I did not receive a mail notification that my request was scheduled!

If the LTA catalog did not show any error when you submitted your request, then it is safe to assume that your request was registered in our staging system. Usually, you should get a notification mail that this has happened within a few minutes. If you did not receive the notification within an hour, then our staging service may be down. Note that your request is not lost in this case and will be picked up after the service is back online. In urgent cases or if you are not sure that something went wrong while submitting your request, please contact the Radio Observatory helpdesk.

I did not receive a mail notification that my data is ready for retrieval! Has my request gone lost?

After you got a notification that your requests was scheduled, it is in our database and there's hardly a possibility that it got lost. Staging requests can take up to a day or two, but will finish a lot sooner in most cases. This depends on your request's size but also on how busy the storage systems are by other user's requests at the moment. Sometimes, the LTA storage systems are down for maintenance and this can delay the whole procedure. You can check for downtimes here.

It is not alarming when your request did not finish in 24 hours, even when your last request finished within 10 minutes. In urgent cases or if you did not receive a notification after 48 hours, please contact the Radio Observatory helpdesk.

I got an email that says my staging request has failed! What happened?

This means that the SRM server could not fulfill the request at all. This might mean that the system itself is fine, but none of the files from your request could be staged (e.g. missing files). Check the error message from your mail notification for details. The notification can also indicate that there is a general problem with the SRM system or with the staging service itself, i.e. something is broken or down for maintenance. We try to detect all temporary issues and only inform users in case that something is wrong with their request itself, but we cannot foresee all eventualities. If you cannot make sense out of the error message, or don't know how to deal with it, please contact the Radio Observatory helpdesk.

-=-=-=-=-

__EXERCISES TO COMPLETE__:
a: Copy out the staging FAQ between "I did not receive a mail notification that my data" and "for downtimes here.", inclusive.
b: Render this sentence from the staging FAQ in Spanish: "Staging requests can take up to a day or two, but will finish a lot sooner in most cases."
c: Decide whether each statement agrees with the staging FAQ, answering yes or no and quoting the words that settle it: (i) If no scheduling notification arrives within an hour, the request has been lost. (ii) Maintenance of the LTA storage systems can delay staging. (iii) A request that has not finished in 24 hours is cause for alarm.

-=-=-=-=-

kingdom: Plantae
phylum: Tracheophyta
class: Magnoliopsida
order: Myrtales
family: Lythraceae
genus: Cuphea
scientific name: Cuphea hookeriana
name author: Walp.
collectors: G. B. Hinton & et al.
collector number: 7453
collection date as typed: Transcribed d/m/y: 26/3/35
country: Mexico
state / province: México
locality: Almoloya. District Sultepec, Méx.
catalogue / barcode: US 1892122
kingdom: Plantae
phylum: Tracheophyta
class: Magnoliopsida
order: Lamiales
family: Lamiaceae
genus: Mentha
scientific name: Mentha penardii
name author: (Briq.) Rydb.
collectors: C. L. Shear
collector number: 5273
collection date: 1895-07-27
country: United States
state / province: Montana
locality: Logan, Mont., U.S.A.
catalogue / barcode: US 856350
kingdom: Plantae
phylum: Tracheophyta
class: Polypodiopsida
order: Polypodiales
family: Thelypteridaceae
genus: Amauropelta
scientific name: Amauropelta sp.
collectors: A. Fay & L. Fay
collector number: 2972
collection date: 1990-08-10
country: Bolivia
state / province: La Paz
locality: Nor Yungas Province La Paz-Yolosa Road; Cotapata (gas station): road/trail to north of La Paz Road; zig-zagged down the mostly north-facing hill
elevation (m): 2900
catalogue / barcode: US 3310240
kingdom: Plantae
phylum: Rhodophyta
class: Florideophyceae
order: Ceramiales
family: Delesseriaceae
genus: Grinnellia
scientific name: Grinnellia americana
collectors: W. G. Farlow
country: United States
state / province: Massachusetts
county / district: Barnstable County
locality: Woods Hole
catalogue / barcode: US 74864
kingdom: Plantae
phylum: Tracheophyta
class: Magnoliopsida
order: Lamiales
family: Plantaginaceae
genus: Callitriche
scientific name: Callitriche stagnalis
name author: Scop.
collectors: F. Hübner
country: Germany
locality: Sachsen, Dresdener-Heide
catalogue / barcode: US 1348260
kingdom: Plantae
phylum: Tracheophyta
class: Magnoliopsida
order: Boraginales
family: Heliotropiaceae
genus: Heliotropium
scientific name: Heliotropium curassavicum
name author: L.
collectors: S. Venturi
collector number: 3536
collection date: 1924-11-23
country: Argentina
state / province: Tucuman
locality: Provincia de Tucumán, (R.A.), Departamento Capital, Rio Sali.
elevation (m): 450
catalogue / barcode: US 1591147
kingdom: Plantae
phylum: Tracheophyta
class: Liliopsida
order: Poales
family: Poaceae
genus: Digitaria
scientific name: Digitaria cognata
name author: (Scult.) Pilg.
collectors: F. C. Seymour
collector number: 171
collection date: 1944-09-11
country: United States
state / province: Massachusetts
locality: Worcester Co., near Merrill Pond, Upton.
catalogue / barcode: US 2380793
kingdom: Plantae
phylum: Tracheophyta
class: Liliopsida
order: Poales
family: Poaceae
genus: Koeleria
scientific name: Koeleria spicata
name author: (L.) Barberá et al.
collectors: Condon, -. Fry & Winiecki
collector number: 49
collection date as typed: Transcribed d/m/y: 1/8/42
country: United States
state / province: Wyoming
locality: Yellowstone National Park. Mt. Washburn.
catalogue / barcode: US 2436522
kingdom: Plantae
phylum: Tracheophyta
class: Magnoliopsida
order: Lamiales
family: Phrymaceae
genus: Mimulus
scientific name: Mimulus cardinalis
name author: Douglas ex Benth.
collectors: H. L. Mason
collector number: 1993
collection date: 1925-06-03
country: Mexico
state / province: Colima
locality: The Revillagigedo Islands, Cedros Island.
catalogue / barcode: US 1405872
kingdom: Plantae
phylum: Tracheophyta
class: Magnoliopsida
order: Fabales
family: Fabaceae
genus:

-=-=-=-=-

__SOLUTIONS TO THE PROBLEMS__:
a:
I did not receive a mail notification that my data is ready for retrieval! Has my request gone lost?

After you got a notification that your requests was scheduled, it is in our database and there's hardly a possibility that it got lost. Staging requests can take up to a day or two, but will finish a lot sooner in most cases. This depends on your request's size but also on how busy the storage systems are by other user's requests at the moment. Sometimes, the LTA storage systems are down for maintenance and this can delay the whole procedure. You can check for downtimes here.

b: Las solicitudes de staging pueden tardar hasta uno o dos días, pero en la mayoría de los casos terminarán mucho antes.

c:
(i) No: "Note that your request is not lost in this case and will be picked up after the service is back online."
(ii) Yes: "Sometimes, the LTA storage systems are down for maintenance and this can delay the whole procedure."
(iii) No: "It is not alarming when your request did not finish in 24 hours"